Set of tasks »
a - Please rewrite the part of the Bucket expression reference that opens with the words containing "The Bucket expression" and closes with "BUCKET(num_buckets, column_expression)", changing "rows" to "entries".
b - Name the categories of data types that the Bucket expression reference lists as supported for the child expression.

== Document segment ==

Skip to content

Bucket

Overview

The Bucket expression implements the v2 partition transform for bucketing data into a fixed number of buckets. It distributes rows across buckets based on a hash of the child expression, enabling efficient data organization for query performance and parallelization.

Syntax

BUCKET(num_buckets, column_expression)
// DataFrame API usage
import org.apache.spark.sql.catalyst.expressions.Bucket
import org.apache.spark.sql.catalyst.expressions.Literal
Bucket(Literal(10), col("id"))

Arguments

Argument Type Description
numBuckets Literal The number of buckets to distribute data into (must be a literal integer value)
child Expression The expression whose value will be hashed to determine bucket assignment

Return Type

IntegerType - Returns an integer value representing the bucket number (0 to numBuckets-1).

Supported Data Types

The child expression can be of any data type that supports hashing, including:

  • Numeric types (IntegerType, LongType, DoubleType, etc.)
  • String types (StringType, VarcharType, CharType)
  • Binary types
  • Date and timestamp types
  • Complex types (arrays, structs, maps)

Algorithm

The bucket assignment is computed using the following process:

  • Extract the value from the child expression
  • Compute a hash code of the value using Spark's internal hash functions
  • Apply modulo operation with numBuckets to determine final bucket
  • Handle negative hash values to ensure non-negative bucket numbers
  • Return the bucket number as an integer

Partitioning Behavior

This expression is specifically designed for partitioning behavior:

  • Creates hash-based partitioning with a fixed number of partitions
  • Ensures uniform distribution of data across buckets (assuming good hash distribution)

===
== Given data ==

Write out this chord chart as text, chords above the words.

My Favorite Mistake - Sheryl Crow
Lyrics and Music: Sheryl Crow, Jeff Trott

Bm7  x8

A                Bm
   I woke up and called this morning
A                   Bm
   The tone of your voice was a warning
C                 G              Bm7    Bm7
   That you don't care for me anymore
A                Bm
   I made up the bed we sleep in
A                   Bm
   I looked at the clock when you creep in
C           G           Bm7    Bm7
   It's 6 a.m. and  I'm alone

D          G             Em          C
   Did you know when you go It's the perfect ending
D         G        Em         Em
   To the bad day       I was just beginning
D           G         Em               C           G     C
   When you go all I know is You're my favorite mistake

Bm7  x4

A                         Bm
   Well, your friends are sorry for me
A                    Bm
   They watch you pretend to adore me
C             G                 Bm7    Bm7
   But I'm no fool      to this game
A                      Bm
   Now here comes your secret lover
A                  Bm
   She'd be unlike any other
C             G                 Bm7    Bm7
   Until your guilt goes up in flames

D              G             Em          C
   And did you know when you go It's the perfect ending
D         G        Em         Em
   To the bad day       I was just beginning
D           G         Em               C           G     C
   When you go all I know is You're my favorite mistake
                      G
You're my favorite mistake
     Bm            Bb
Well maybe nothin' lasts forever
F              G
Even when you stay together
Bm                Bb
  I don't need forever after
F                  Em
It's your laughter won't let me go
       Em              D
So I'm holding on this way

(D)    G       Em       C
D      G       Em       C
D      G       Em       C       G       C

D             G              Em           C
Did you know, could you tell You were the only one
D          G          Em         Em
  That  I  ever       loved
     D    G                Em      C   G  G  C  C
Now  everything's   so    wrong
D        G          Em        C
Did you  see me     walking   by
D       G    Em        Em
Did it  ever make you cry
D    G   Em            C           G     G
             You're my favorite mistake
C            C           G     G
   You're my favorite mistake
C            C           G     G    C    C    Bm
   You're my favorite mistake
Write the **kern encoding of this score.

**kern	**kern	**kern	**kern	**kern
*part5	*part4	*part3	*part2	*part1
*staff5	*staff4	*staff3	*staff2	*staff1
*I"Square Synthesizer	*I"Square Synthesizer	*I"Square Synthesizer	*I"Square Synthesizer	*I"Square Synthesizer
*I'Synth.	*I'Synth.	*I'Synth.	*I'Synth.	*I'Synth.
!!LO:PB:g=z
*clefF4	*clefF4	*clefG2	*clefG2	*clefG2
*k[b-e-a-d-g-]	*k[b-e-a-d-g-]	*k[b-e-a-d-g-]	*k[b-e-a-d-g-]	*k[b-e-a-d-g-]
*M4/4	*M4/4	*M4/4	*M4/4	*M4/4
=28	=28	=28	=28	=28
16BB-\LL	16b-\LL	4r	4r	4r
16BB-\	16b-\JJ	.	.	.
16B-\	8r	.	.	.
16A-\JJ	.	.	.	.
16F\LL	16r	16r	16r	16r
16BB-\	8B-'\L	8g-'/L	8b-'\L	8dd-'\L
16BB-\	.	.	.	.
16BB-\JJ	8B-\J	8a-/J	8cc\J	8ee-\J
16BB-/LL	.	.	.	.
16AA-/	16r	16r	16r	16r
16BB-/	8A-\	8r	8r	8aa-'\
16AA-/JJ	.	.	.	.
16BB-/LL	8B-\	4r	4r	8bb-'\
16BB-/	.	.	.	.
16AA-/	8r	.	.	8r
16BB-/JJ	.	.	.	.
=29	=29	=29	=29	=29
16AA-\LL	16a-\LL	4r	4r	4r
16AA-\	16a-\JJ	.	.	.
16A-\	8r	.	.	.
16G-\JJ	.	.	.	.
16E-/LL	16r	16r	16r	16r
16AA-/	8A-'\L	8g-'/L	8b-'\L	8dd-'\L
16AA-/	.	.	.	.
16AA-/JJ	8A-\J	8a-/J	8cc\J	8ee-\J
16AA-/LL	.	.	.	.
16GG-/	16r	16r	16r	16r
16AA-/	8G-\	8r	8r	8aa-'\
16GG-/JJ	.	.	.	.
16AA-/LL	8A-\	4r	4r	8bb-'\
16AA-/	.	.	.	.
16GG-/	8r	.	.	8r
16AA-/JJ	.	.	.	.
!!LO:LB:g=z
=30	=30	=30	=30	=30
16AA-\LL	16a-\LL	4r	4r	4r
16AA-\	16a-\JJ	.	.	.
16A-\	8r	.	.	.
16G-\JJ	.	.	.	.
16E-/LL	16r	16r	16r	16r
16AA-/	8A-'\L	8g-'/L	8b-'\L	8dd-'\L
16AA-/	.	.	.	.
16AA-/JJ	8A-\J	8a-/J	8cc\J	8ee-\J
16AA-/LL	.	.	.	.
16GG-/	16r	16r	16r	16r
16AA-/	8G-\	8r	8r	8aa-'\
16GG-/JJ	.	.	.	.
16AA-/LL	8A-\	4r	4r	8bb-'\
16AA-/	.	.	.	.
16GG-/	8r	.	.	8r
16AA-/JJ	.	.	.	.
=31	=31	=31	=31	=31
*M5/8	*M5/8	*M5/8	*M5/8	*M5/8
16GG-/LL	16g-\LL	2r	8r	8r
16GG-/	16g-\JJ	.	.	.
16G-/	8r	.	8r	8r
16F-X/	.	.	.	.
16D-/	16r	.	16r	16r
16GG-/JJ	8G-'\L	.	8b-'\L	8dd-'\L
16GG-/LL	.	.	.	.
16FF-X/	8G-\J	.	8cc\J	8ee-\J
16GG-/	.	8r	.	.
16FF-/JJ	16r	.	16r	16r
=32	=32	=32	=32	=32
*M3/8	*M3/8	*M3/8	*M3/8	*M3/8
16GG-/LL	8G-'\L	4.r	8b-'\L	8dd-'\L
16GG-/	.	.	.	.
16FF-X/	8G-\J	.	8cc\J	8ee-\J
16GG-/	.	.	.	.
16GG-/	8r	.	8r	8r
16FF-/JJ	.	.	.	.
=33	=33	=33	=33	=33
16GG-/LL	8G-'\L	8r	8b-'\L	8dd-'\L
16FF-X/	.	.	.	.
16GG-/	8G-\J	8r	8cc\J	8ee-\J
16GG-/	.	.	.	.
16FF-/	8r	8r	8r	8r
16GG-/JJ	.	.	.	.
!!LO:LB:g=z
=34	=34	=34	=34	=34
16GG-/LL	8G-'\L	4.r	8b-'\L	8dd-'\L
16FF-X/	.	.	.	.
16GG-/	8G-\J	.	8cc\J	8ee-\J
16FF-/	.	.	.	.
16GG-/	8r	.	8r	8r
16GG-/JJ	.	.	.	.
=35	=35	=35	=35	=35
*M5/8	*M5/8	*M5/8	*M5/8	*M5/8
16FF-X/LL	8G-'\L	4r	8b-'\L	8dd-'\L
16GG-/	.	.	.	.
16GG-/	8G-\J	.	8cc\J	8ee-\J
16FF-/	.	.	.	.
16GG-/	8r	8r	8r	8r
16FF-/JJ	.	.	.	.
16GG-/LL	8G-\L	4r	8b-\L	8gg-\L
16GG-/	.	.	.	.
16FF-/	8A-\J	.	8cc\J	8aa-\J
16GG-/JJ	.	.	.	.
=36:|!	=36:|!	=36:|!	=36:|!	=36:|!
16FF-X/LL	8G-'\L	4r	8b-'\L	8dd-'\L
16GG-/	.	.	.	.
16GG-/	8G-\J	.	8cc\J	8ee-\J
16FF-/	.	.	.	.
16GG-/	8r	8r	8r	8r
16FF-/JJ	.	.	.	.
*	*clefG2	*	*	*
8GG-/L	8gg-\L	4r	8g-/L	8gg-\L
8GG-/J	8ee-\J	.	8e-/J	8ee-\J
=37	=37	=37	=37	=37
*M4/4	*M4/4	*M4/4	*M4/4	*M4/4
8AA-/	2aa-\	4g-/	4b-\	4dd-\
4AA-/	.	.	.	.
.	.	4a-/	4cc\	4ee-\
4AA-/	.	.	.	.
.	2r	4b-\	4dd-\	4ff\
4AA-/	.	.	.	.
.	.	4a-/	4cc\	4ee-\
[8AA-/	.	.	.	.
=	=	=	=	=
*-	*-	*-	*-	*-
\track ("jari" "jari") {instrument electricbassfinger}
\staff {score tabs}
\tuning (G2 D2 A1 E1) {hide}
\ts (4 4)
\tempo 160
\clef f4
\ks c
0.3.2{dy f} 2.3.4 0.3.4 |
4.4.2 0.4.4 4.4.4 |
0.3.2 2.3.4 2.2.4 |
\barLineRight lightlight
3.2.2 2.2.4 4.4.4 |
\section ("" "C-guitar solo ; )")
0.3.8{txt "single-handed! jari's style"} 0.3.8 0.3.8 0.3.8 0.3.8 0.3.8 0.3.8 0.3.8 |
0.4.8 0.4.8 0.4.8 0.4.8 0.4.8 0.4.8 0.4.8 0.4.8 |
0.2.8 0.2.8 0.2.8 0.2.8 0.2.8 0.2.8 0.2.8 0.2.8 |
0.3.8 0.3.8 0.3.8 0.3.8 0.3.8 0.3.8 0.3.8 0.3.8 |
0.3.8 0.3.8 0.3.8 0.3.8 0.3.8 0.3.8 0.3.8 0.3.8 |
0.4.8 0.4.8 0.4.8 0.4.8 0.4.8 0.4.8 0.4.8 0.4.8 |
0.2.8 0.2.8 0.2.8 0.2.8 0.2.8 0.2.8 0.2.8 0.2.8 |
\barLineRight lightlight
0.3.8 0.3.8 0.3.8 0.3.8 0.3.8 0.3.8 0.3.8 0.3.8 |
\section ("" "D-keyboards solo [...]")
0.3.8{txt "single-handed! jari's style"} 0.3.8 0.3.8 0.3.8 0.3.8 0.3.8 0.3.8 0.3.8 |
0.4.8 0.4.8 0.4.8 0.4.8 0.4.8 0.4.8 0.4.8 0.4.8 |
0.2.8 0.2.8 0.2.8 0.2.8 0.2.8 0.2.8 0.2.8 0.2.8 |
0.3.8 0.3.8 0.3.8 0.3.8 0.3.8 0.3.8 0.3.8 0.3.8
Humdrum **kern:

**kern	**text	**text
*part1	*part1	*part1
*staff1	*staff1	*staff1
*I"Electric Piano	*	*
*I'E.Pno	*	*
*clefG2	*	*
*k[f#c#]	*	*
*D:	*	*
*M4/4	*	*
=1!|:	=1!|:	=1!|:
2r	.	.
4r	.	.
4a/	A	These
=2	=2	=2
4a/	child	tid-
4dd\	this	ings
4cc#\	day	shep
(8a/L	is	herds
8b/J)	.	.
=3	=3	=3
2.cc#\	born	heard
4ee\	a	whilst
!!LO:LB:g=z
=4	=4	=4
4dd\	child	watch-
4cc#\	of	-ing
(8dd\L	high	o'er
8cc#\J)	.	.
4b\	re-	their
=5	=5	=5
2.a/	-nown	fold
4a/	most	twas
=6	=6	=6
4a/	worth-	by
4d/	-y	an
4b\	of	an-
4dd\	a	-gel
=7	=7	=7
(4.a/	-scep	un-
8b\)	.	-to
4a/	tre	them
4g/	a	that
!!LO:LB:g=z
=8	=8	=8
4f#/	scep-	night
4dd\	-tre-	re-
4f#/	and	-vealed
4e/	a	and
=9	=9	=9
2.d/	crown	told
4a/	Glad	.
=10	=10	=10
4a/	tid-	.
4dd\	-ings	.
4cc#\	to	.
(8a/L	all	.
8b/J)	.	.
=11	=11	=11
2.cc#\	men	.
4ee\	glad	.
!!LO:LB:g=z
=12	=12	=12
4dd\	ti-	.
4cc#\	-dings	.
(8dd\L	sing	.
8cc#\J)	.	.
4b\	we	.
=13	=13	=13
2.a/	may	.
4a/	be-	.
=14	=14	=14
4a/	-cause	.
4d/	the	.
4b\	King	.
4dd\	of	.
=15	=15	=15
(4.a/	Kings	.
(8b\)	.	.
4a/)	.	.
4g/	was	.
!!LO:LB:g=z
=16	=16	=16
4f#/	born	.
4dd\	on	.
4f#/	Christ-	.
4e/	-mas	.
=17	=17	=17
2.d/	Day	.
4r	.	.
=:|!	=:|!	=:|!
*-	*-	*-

===

Solutions to the tasks »
a -
The Bucket expression implements the v2 partition transform for bucketing data into a fixed number of buckets. It distributes entries across buckets based on a hash of the child expression, enabling efficient data organization for query performance and parallelization.

Syntax

BUCKET(num_buckets, column_expression)

b -
- Numeric types (IntegerType, LongType, DoubleType, etc.)
- String types (StringType, VarcharType, CharType)
- Binary types
- Date and timestamp types
- Complex types (arrays, structs, maps)